ORLANDO, Fla. (AP) — The U.S. Census Bureau sped up the timetable for crunching 2020 census numbers on Friday after an earlier request for an extension stalled in the Senate and as pressure mounts to turn in data used to determine congressional districts by year’s end, when President Donald Trump is still in office.

On its website Friday, the bureau listed the deadline for processing data used to apportion the districts as Dec. 31. As recently as Thursday, it had listed a time frame of Oct. 31, 2020 to April 30, 2021 — an estimate based on a request for an extension that it submitted to Congress in April.

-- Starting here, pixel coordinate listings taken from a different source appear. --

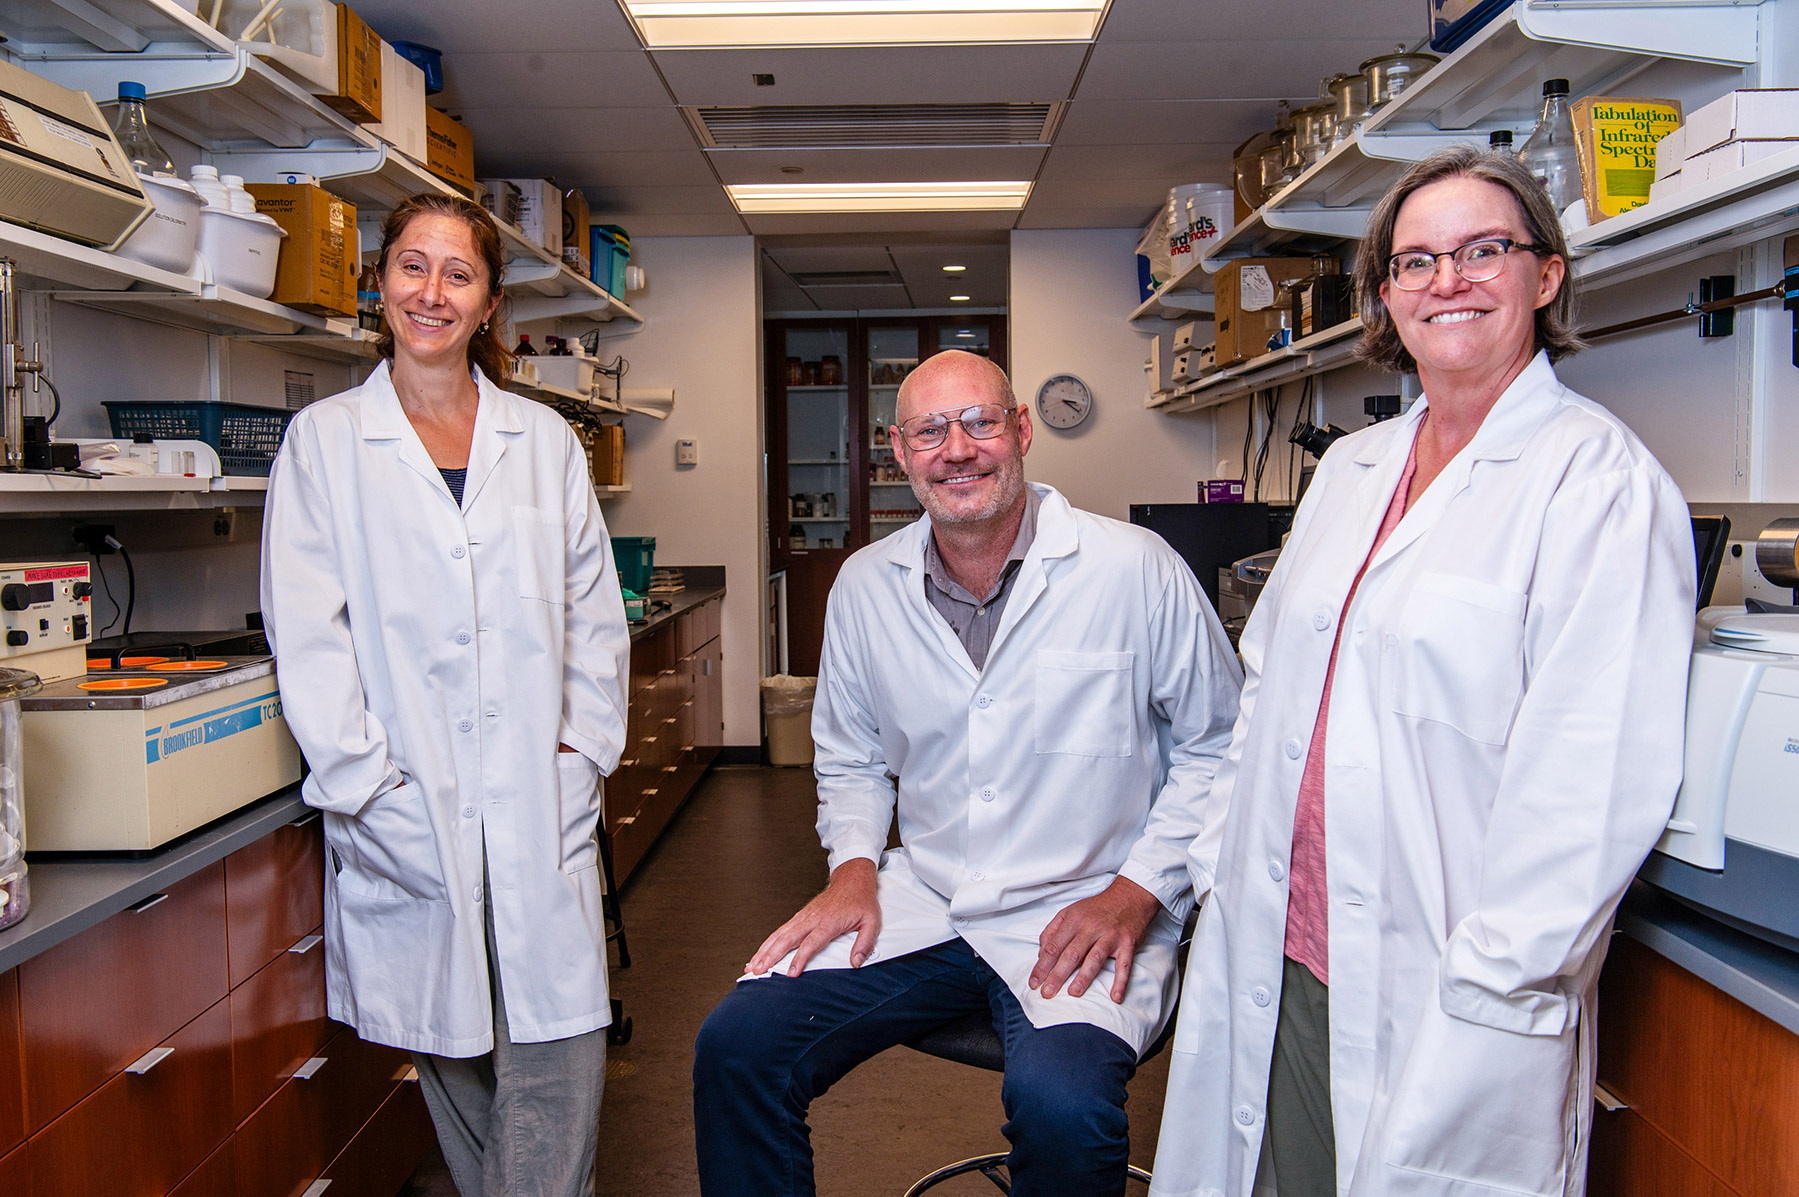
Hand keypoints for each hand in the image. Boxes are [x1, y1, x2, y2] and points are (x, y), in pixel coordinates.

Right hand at [746, 858, 880, 976]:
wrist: (852, 879)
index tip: (790, 974)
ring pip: (780, 934)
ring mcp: (804, 916)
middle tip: (757, 971)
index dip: (800, 959)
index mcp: (829, 922)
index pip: (811, 943)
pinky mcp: (800, 916)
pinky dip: (768, 942)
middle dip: (771, 956)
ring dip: (764, 950)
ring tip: (751, 965)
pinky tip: (760, 953)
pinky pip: (781, 930)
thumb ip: (865, 943)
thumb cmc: (861, 901)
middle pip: (787, 939)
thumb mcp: (872, 921)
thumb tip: (856, 963)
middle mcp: (812, 918)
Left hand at [1029, 876, 1161, 1002]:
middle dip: (1057, 975)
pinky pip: (1124, 965)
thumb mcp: (1070, 911)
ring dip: (1083, 977)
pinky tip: (1115, 997)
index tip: (1034, 982)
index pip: (1053, 946)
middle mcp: (1091, 927)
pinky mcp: (1128, 944)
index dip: (1042, 966)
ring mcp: (1110, 936)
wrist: (1129, 896)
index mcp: (1074, 920)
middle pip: (1071, 954)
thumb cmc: (1097, 908)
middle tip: (1047, 993)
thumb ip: (1053, 930)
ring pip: (1094, 959)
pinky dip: (1120, 982)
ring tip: (1073, 993)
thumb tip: (1041, 954)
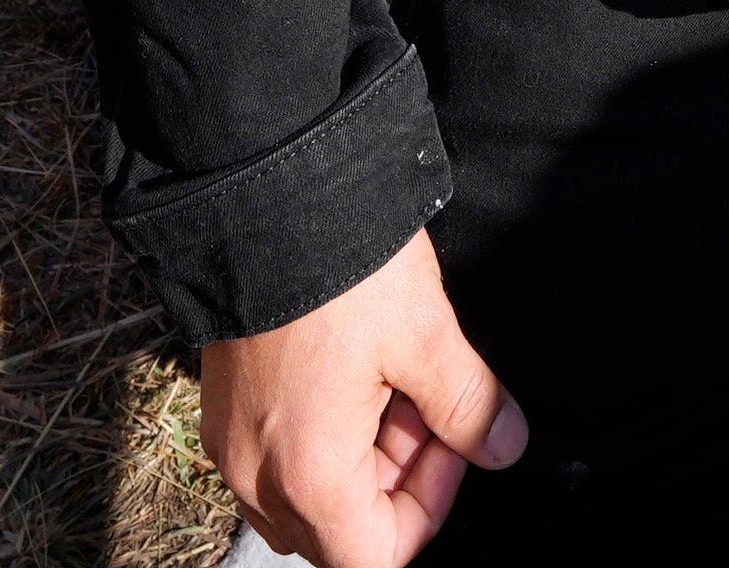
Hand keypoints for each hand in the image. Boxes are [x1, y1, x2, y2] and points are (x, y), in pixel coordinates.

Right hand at [196, 228, 524, 564]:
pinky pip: (277, 457)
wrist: (261, 197)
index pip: (374, 560)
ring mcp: (232, 444)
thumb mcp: (424, 337)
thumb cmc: (341, 270)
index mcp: (309, 476)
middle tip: (427, 406)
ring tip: (394, 381)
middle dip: (397, 483)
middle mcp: (258, 476)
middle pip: (339, 532)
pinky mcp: (223, 409)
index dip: (428, 513)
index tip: (453, 445)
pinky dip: (322, 436)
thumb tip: (504, 446)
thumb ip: (468, 406)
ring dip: (361, 460)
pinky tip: (355, 371)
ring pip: (308, 497)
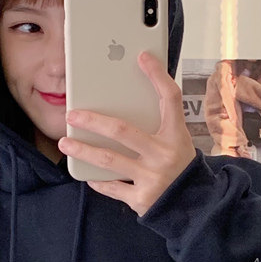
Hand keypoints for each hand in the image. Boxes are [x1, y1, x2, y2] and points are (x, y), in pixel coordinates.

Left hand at [58, 51, 195, 216]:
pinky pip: (111, 187)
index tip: (142, 56)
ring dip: (83, 150)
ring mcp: (152, 178)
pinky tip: (85, 172)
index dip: (157, 76)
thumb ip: (159, 123)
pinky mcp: (142, 199)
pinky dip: (96, 179)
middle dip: (93, 121)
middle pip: (122, 131)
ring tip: (65, 144)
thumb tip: (128, 100)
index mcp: (176, 136)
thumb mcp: (177, 142)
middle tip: (72, 115)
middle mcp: (164, 155)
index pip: (170, 98)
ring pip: (109, 160)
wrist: (195, 205)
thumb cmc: (179, 167)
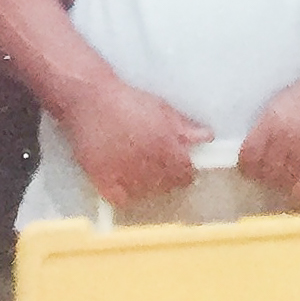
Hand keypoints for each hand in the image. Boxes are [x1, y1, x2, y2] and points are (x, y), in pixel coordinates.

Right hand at [59, 76, 211, 207]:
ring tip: (144, 172)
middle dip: (170, 179)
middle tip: (163, 168)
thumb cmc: (130, 101)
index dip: (187, 171)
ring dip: (150, 186)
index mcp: (166, 145)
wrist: (91, 101)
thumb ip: (185, 127)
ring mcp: (125, 175)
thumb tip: (208, 137)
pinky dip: (126, 195)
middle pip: (168, 185)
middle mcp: (148, 164)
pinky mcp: (103, 181)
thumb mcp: (163, 108)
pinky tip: (125, 183)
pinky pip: (122, 199)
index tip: (185, 169)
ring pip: (147, 194)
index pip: (186, 173)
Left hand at [238, 73, 299, 203]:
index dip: (249, 168)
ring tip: (291, 175)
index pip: (248, 158)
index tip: (254, 169)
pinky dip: (299, 193)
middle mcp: (286, 137)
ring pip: (284, 183)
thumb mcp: (279, 104)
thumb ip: (264, 129)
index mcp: (271, 121)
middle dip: (267, 176)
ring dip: (284, 183)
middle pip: (266, 173)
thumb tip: (253, 154)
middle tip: (276, 173)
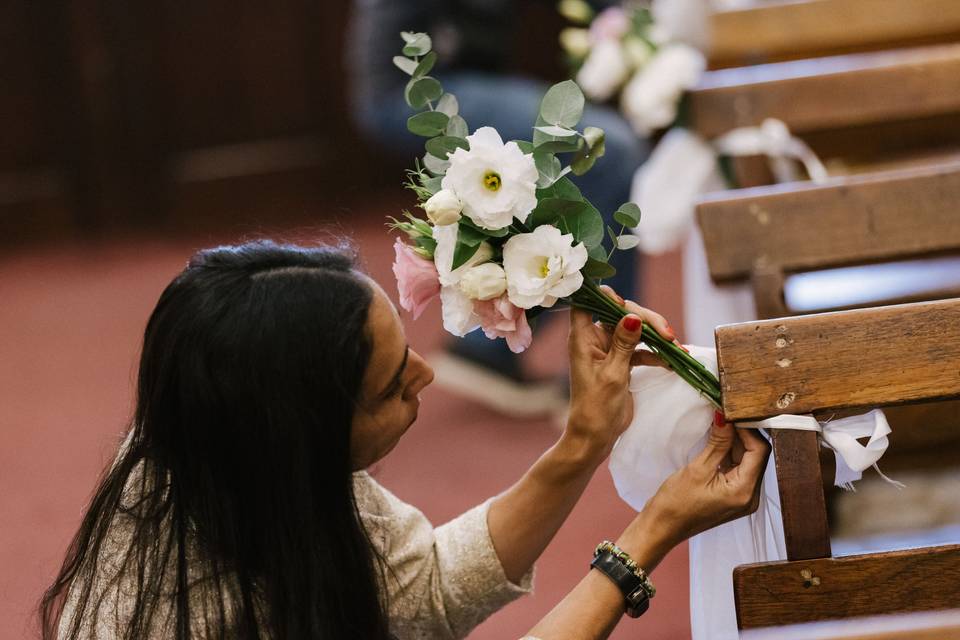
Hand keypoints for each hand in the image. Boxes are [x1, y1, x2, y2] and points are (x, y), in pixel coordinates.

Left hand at [565, 291, 675, 458]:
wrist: (596, 436)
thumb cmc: (597, 406)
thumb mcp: (613, 374)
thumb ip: (624, 344)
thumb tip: (633, 316)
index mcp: (583, 337)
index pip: (588, 302)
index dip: (605, 296)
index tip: (625, 303)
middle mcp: (594, 338)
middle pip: (620, 313)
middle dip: (646, 319)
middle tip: (667, 334)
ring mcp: (609, 349)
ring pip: (634, 329)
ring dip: (656, 336)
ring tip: (676, 347)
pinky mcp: (621, 361)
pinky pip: (641, 348)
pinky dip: (656, 352)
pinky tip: (672, 359)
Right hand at [635, 417, 770, 553]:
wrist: (661, 528)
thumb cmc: (675, 504)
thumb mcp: (697, 469)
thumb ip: (718, 443)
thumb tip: (725, 418)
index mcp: (744, 492)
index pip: (759, 451)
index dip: (747, 429)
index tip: (731, 414)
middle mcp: (749, 496)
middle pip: (755, 456)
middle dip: (741, 434)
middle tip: (724, 415)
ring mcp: (741, 497)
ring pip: (746, 461)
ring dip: (734, 443)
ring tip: (718, 426)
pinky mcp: (731, 496)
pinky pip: (736, 469)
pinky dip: (728, 454)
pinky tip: (716, 442)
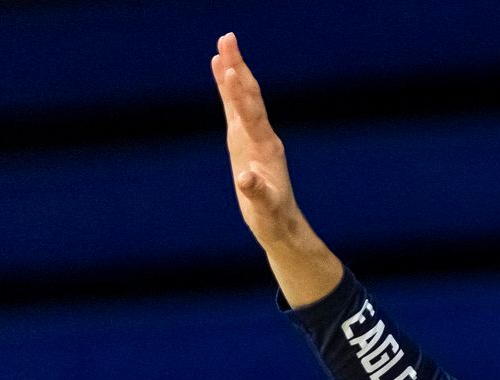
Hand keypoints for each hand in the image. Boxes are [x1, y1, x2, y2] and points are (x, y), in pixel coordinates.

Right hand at [212, 32, 306, 252]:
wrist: (279, 222)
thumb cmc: (272, 216)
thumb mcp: (265, 207)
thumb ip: (256, 192)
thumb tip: (246, 179)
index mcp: (265, 147)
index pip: (250, 113)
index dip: (238, 92)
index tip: (228, 67)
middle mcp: (261, 135)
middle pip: (248, 95)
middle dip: (237, 67)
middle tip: (227, 38)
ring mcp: (253, 136)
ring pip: (242, 98)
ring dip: (233, 71)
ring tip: (222, 46)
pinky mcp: (245, 141)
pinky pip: (235, 109)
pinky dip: (227, 89)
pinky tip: (220, 71)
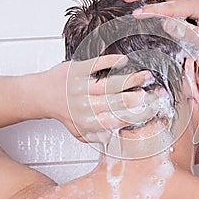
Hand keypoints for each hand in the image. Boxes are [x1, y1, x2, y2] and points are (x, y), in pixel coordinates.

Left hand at [39, 55, 159, 142]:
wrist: (41, 95)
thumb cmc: (64, 113)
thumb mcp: (80, 132)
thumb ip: (99, 136)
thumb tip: (121, 137)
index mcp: (89, 123)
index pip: (119, 120)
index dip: (139, 114)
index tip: (154, 108)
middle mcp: (86, 106)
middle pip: (118, 102)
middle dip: (141, 98)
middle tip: (157, 93)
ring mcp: (80, 88)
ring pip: (110, 84)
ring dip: (131, 79)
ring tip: (147, 75)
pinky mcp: (76, 71)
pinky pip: (95, 65)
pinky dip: (110, 61)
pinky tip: (123, 60)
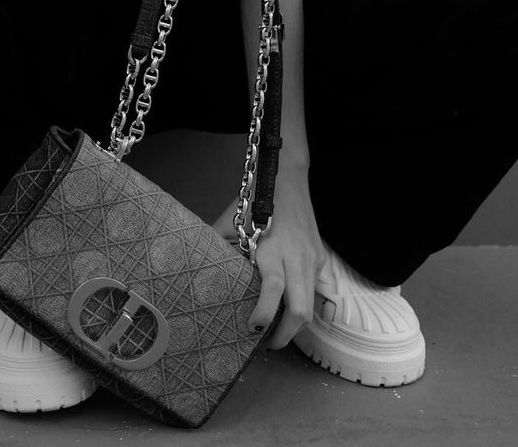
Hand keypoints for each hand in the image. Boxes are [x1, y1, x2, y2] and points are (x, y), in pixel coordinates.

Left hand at [212, 171, 324, 349]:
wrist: (286, 175)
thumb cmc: (253, 198)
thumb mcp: (230, 221)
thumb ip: (218, 246)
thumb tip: (196, 268)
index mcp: (273, 249)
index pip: (274, 290)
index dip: (265, 315)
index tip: (252, 328)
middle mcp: (297, 257)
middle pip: (301, 311)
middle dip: (285, 335)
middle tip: (267, 343)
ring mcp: (313, 258)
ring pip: (312, 306)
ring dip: (296, 324)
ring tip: (276, 329)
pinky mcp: (321, 257)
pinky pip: (315, 290)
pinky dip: (303, 303)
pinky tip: (288, 305)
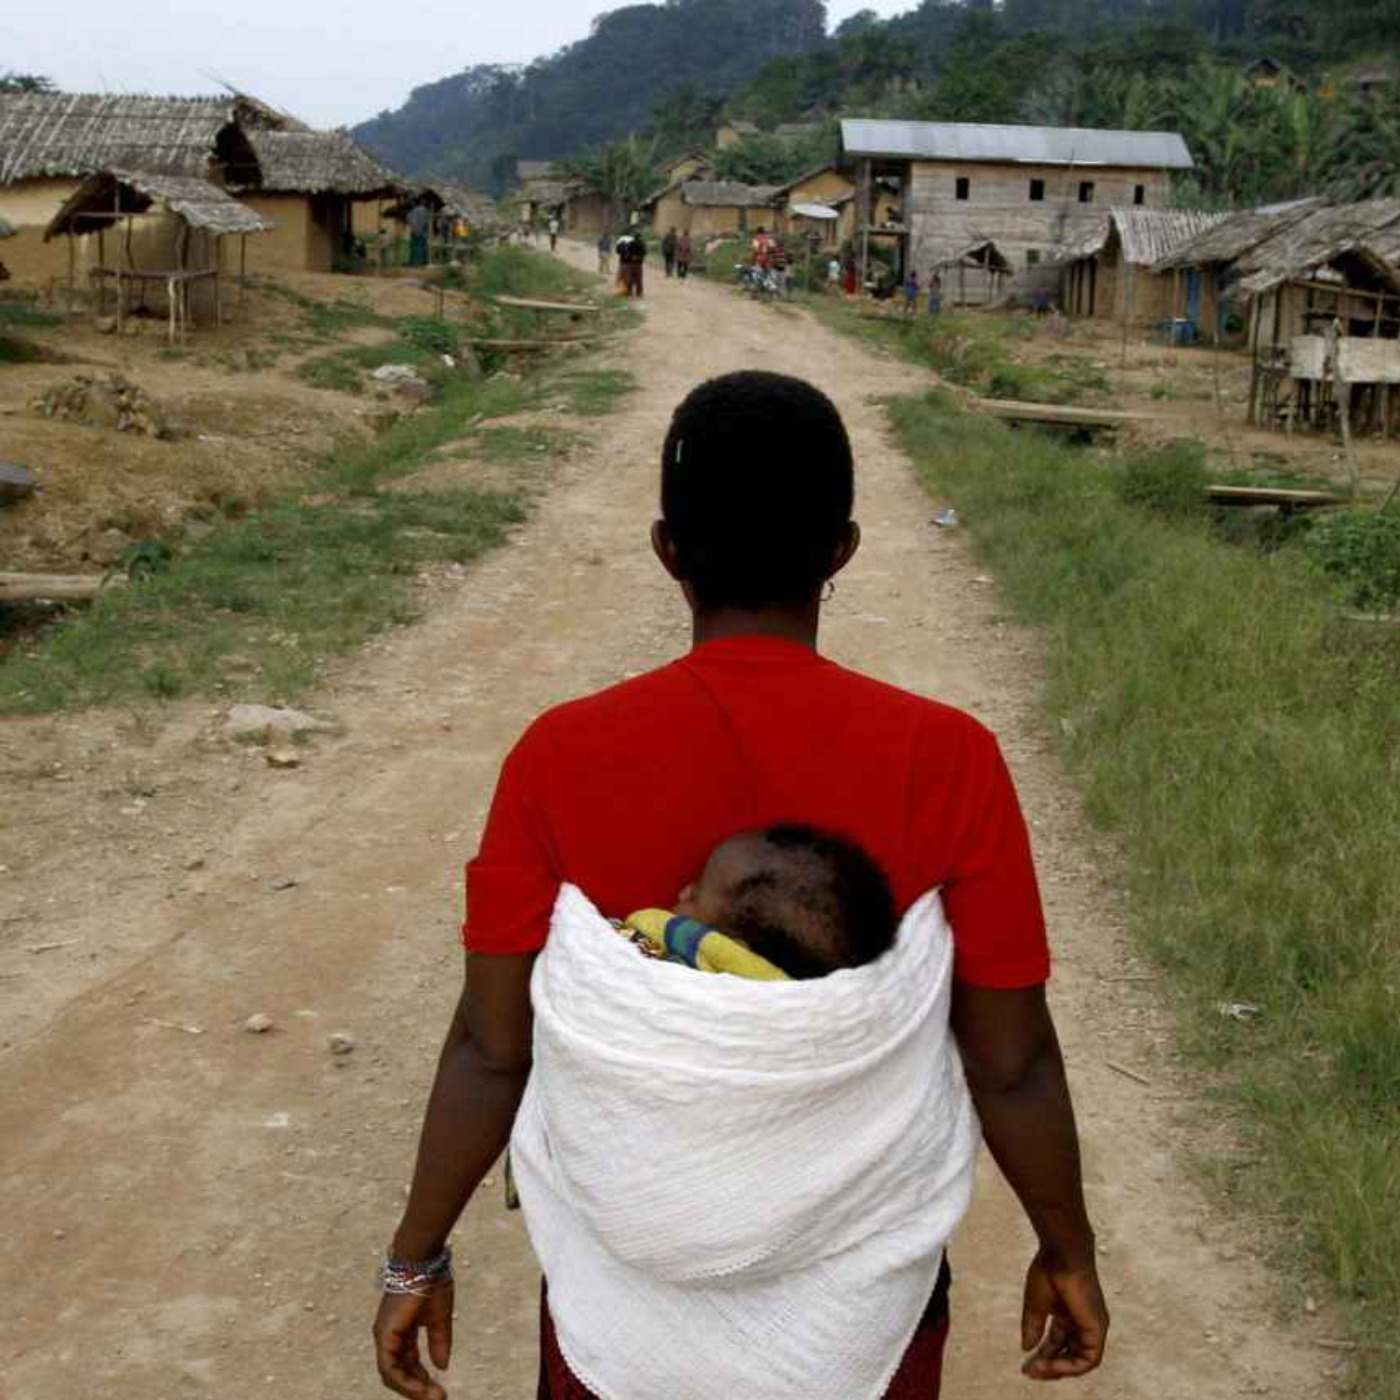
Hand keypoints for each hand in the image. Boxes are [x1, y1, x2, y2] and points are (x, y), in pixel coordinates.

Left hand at [373, 1281, 453, 1398]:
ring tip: (433, 1397)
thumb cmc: (431, 1282)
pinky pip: (389, 1368)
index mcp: (402, 1331)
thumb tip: (442, 1366)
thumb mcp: (439, 1318)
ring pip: (392, 1375)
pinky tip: (421, 1388)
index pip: (409, 1362)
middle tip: (438, 1398)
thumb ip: (440, 1342)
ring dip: (412, 1389)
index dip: (422, 1379)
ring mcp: (385, 1336)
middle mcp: (390, 1336)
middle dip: (418, 1388)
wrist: (423, 1262)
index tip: (439, 1390)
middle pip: (400, 1372)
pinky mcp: (384, 1335)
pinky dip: (403, 1381)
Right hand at [1020, 1248, 1108, 1380]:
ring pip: (1080, 1361)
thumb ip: (1033, 1327)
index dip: (1042, 1356)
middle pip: (1068, 1355)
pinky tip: (1052, 1365)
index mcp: (1068, 1315)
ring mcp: (1092, 1327)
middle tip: (1030, 1371)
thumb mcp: (1036, 1304)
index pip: (1057, 1344)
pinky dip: (1071, 1366)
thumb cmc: (1049, 1269)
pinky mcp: (1097, 1328)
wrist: (1062, 1252)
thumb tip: (1026, 1348)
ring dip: (1059, 1369)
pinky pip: (1089, 1359)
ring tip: (1038, 1369)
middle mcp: (1082, 1323)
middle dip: (1049, 1366)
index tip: (1025, 1364)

Census experts and civil rights activists worry the sped-up deadline could affect the thoroughness of the count, which determines how $1.5 trillion in federal spending is distributed and how many congressional districts each state gets.

“The rapidly changing census schedule is not only alarming; I fear that it will undermine confidence in the Census Bureau and call into question the thoroughness of remaining counting operations and quality of data processing,” said Terri Ann Lowenthal, a former congressional aide who now is a census consultant for foundations and philanthropic groups.

Facing delays caused by the pandemic, the Census Bureau had asked Congress in the spring to extend the deadline for turning in apportionment data from Dec. 31, 2020, to April 30, 2021. As recently as this month, top Census Bureau officials said it would be impossible to meet the end-of-the-year deadline, and that the bureau expected bipartisan support for the request.

The request passed the Democratic-controlled House as part of coronavirus-relief legislation but is now stalled in the Senate. The chamber’s inaction coincides with a memorandum Trump issued last week to try to exclude people living in the U.S. illegally from being part of the process for redrawing congressional districts.

Civil rights groups, states, cities and individuals have filed at least a half-dozen lawsuits challenging the memorandum as unconstitutional and an attempt to limit the power of Latinos and immigrants of color. The most recent lawsuit was filed Friday in federal court in Maryland by residents of California, Florida, Nevada, New York and Texas. The suit claims that the order would dilute their voting power and cause their communities to get less federal funding.